1. The problem statement, all variables and given/known data
Let $A$ be an $m \times n$ matrix with rank $m$. Prove that there exists an $n \times m$ matrix $B$ such that $AB= I_m$

2. Relevant equations

3. The attempt at a solution
So here is how far I get. I am given that $A$ has rank $m$. Since $L_A(x) = Ax$ is a map $\mathbb{R}^n \rightarrow \mathbb{R}^m$, this means that $L_A$ is a surjective map.
I know that in set theory, surjective maps must have right-inverses, so I get the sense that I am on the right track. But I am not sure how to continue the proof.

2. Apr 3, 2017

### nuuskur

You should be more precise in your expression. The fact that you have a map $\mathbb R^n\to\mathbb R^m$ doesn't imply it's surjective.

What do we know about $m, n$? Right iverses certainly exist [in fact, there's a whole family of such right inverses] when there are more columns than rows and the matrix $A$ has a full row rank.

The Rank-Nullity theorem provides a solution.

3. Apr 3, 2017

### Mr Davis 97

The Rank-Nullity theorem seems to tell me that $\text{nullity}(A) = n-m>0$. But I don't see how this helps me

4. Apr 3, 2017

### StoneTemplePython

my general approach is to make use of orthogonality for these things -- it is a much cleaner cut than general linear independence.

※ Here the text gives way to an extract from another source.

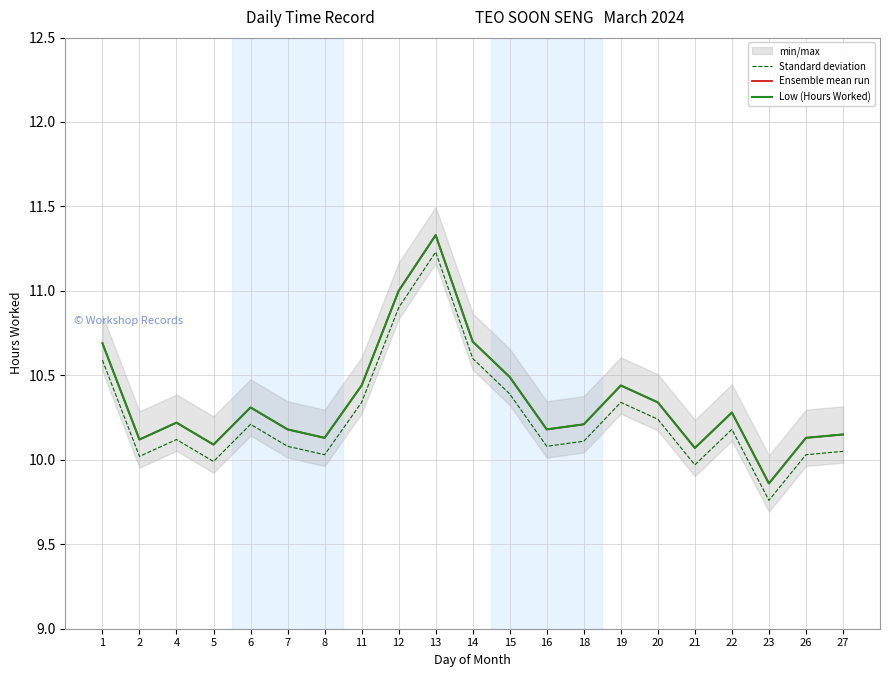

Reading left to right, transcribe all the data shown in this chart.

Standard deviation: 10.6	10.0	10.1	10.0	10.2	10.1	10.0	10.3	10.9	11.2	10.6	10.4	10.1	10.1	10.3	10.2	10.0	10.2	9.8	10.0	10.0
Ensemble mean run: 10.7	10.1	10.2	10.1	10.3	10.2	10.1	10.4	11.0	11.3	10.7	10.5	10.2	10.2	10.4	10.3	10.1	10.3	9.9	10.1	10.2
Low (Hours Worked): 10.7	10.1	10.2	10.1	10.3	10.2	10.1	10.4	11.0	11.3	10.7	10.5	10.2	10.2	10.4	10.3	10.1	10.3	9.9	10.1	10.2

Since we are in reals, consider using gram-schmidt and get:

$\mathbf A = \mathbf{T V}^T$

(this is an atypical factorization but one I used in another of your threads recently), or more typically:

$\mathbf A^T = \mathbf{Q R}$, hence $\mathbf A = \Big(\mathbf R^T \mathbf Q^T \Big)$.

Where $\mathbf Q$ is orthogonal, but not full rank (it is n x m) and $\mathbf R$ is square m x m matrix.

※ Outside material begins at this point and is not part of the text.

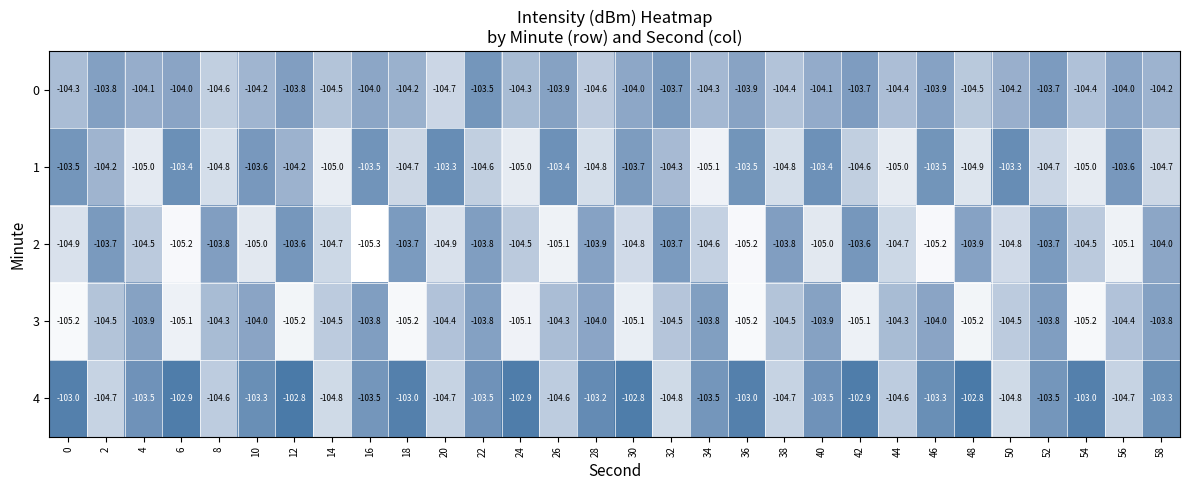

Is the value of 0 at 8 greater than the value of 4 at 6?

No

What happens if you multiply

$\Big( \mathbf R^T \mathbf Q^T\Big) \Big(\mathbf Q\Big) = \mathbf R^T \big(\mathbf Q^T \mathbf Q\big) = \mathbf R^T$. So we need to be able to invert $\mathbf R^T$... how do I know that $\mathbf R^T$ is invertible?

You could also use Singular Value Decomposition to get this.